◆ Given data
+ + + +

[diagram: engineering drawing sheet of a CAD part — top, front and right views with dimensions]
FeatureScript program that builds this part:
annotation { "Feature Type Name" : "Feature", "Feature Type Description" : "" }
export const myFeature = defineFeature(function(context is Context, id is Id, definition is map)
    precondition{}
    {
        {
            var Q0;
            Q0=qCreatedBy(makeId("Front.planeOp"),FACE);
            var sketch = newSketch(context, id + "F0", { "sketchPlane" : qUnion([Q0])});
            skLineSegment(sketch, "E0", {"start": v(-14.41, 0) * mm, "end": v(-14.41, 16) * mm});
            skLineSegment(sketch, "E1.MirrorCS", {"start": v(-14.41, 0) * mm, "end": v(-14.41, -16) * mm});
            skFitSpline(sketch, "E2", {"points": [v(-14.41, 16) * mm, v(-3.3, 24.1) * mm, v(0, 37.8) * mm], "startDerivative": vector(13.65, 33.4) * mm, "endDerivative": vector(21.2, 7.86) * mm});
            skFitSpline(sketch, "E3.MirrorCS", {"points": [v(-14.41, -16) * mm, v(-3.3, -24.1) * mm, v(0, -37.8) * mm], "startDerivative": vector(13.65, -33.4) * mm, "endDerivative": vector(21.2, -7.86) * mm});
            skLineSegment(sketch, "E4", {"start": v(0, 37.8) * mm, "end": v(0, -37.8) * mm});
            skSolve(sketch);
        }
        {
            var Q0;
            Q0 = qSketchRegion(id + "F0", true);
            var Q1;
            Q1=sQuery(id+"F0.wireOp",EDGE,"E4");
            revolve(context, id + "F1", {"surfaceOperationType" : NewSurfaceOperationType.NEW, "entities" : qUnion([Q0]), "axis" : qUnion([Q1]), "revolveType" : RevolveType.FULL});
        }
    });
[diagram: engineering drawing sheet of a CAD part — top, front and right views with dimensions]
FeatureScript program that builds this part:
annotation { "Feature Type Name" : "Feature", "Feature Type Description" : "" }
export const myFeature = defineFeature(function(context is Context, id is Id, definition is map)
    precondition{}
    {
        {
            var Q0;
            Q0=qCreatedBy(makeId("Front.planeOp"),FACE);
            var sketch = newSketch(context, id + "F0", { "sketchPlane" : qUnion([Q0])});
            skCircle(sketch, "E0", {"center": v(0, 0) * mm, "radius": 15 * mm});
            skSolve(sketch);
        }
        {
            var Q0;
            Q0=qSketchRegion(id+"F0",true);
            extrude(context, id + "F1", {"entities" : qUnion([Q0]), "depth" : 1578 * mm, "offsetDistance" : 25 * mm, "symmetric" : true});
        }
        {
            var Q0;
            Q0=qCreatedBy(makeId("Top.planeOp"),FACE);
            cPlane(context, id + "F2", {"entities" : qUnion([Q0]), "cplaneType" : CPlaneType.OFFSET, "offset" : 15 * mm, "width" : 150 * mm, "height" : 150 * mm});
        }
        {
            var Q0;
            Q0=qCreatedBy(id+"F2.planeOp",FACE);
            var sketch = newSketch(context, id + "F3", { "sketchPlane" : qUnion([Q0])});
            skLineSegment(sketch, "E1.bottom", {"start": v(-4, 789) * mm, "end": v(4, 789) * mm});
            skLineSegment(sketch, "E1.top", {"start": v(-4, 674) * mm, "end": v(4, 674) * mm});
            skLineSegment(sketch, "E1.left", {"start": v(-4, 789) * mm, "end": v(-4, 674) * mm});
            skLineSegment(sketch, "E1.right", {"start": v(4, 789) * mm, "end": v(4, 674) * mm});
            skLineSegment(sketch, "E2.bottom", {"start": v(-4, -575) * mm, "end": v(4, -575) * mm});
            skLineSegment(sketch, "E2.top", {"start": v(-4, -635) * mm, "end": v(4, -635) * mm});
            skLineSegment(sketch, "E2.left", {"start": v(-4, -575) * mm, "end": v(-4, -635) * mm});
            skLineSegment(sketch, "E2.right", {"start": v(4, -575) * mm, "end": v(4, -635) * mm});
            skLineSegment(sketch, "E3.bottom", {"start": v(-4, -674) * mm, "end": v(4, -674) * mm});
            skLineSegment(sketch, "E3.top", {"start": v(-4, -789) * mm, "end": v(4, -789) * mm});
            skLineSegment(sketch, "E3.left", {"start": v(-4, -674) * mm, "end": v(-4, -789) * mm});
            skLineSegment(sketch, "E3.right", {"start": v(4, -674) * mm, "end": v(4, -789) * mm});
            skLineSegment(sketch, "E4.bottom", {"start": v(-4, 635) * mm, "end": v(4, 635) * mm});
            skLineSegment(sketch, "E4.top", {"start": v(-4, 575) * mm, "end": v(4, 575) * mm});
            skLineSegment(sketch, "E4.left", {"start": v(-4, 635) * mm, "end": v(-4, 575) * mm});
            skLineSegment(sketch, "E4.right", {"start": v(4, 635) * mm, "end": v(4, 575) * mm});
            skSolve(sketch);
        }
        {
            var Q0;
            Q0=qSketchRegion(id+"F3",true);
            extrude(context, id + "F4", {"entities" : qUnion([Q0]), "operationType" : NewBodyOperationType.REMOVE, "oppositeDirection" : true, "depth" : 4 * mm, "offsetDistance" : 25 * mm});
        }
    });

+ + + +

◆ Problem
Update the items above by replacing "Front.planeOp" with "Top.planeOp" wherever it occurs, and leave every other line unchanged.

◆ Finished answer
[diagram: engineering drawing sheet of a CAD part — top, front and right views with dimensions]
FeatureScript program that builds this part:
annotation { "Feature Type Name" : "Feature", "Feature Type Description" : "" }
export const myFeature = defineFeature(function(context is Context, id is Id, definition is map)
    precondition{}
    {
        {
            var Q0;
            Q0=qCreatedBy(makeId("Top.planeOp"),FACE);
            var sketch = newSketch(context, id + "F0", { "sketchPlane" : qUnion([Q0])});
            skLineSegment(sketch, "E0", {"start": v(-14.41, 0) * mm, "end": v(-14.41, 16) * mm});
            skLineSegment(sketch, "E1.MirrorCS", {"start": v(-14.41, 0) * mm, "end": v(-14.41, -16) * mm});
            skFitSpline(sketch, "E2", {"points": [v(-14.41, 16) * mm, v(-3.3, 24.1) * mm, v(0, 37.8) * mm], "startDerivative": vector(13.65, 33.4) * mm, "endDerivative": vector(21.2, 7.86) * mm});
            skFitSpline(sketch, "E3.MirrorCS", {"points": [v(-14.41, -16) * mm, v(-3.3, -24.1) * mm, v(0, -37.8) * mm], "startDerivative": vector(13.65, -33.4) * mm, "endDerivative": vector(21.2, -7.86) * mm});
            skLineSegment(sketch, "E4", {"start": v(0, 37.8) * mm, "end": v(0, -37.8) * mm});
            skSolve(sketch);
        }
        {
            var Q0;
            Q0 = qSketchRegion(id + "F0", true);
            var Q1;
            Q1=sQuery(id+"F0.wireOp",EDGE,"E4");
            revolve(context, id + "F1", {"surfaceOperationType" : NewSurfaceOperationType.NEW, "entities" : qUnion([Q0]), "axis" : qUnion([Q1]), "revolveType" : RevolveType.FULL});
        }
    });
[diagram: engineering drawing sheet of a CAD part — top, front and right views with dimensions]
FeatureScript program that builds this part:
annotation { "Feature Type Name" : "Feature", "Feature Type Description" : "" }
export const myFeature = defineFeature(function(context is Context, id is Id, definition is map)
    precondition{}
    {
        {
            var Q0;
            Q0=qCreatedBy(makeId("Top.planeOp"),FACE);
            var sketch = newSketch(context, id + "F0", { "sketchPlane" : qUnion([Q0])});
            skCircle(sketch, "E0", {"center": v(0, 0) * mm, "radius": 15 * mm});
            skSolve(sketch);
        }
        {
            var Q0;
            Q0=qSketchRegion(id+"F0",true);
            extrude(context, id + "F1", {"entities" : qUnion([Q0]), "depth" : 1578 * mm, "offsetDistance" : 25 * mm, "symmetric" : true});
        }
        {
            var Q0;
            Q0=qCreatedBy(makeId("Top.planeOp"),FACE);
            cPlane(context, id + "F2", {"entities" : qUnion([Q0]), "cplaneType" : CPlaneType.OFFSET, "offset" : 15 * mm, "width" : 150 * mm, "height" : 150 * mm});
        }
        {
            var Q0;
            Q0=qCreatedBy(id+"F2.planeOp",FACE);
            var sketch = newSketch(context, id + "F3", { "sketchPlane" : qUnion([Q0])});
            skLineSegment(sketch, "E1.bottom", {"start": v(-4, 789) * mm, "end": v(4, 789) * mm});
            skLineSegment(sketch, "E1.top", {"start": v(-4, 674) * mm, "end": v(4, 674) * mm});
            skLineSegment(sketch, "E1.left", {"start": v(-4, 789) * mm, "end": v(-4, 674) * mm});
            skLineSegment(sketch, "E1.right", {"start": v(4, 789) * mm, "end": v(4, 674) * mm});
            skLineSegment(sketch, "E2.bottom", {"start": v(-4, -575) * mm, "end": v(4, -575) * mm});
            skLineSegment(sketch, "E2.top", {"start": v(-4, -635) * mm, "end": v(4, -635) * mm});
            skLineSegment(sketch, "E2.left", {"start": v(-4, -575) * mm, "end": v(-4, -635) * mm});
            skLineSegment(sketch, "E2.right", {"start": v(4, -575) * mm, "end": v(4, -635) * mm});
            skLineSegment(sketch, "E3.bottom", {"start": v(-4, -674) * mm, "end": v(4, -674) * mm});
            skLineSegment(sketch, "E3.top", {"start": v(-4, -789) * mm, "end": v(4, -789) * mm});
            skLineSegment(sketch, "E3.left", {"start": v(-4, -674) * mm, "end": v(-4, -789) * mm});
            skLineSegment(sketch, "E3.right", {"start": v(4, -674) * mm, "end": v(4, -789) * mm});
            skLineSegment(sketch, "E4.bottom", {"start": v(-4, 635) * mm, "end": v(4, 635) * mm});
            skLineSegment(sketch, "E4.top", {"start": v(-4, 575) * mm, "end": v(4, 575) * mm});
            skLineSegment(sketch, "E4.left", {"start": v(-4, 635) * mm, "end": v(-4, 575) * mm});
            skLineSegment(sketch, "E4.right", {"start": v(4, 635) * mm, "end": v(4, 575) * mm});
            skSolve(sketch);
        }
        {
            var Q0;
            Q0=qSketchRegion(id+"F3",true);
            extrude(context, id + "F4", {"entities" : qUnion([Q0]), "operationType" : NewBodyOperationType.REMOVE, "oppositeDirection" : true, "depth" : 4 * mm, "offsetDistance" : 25 * mm});
        }
    });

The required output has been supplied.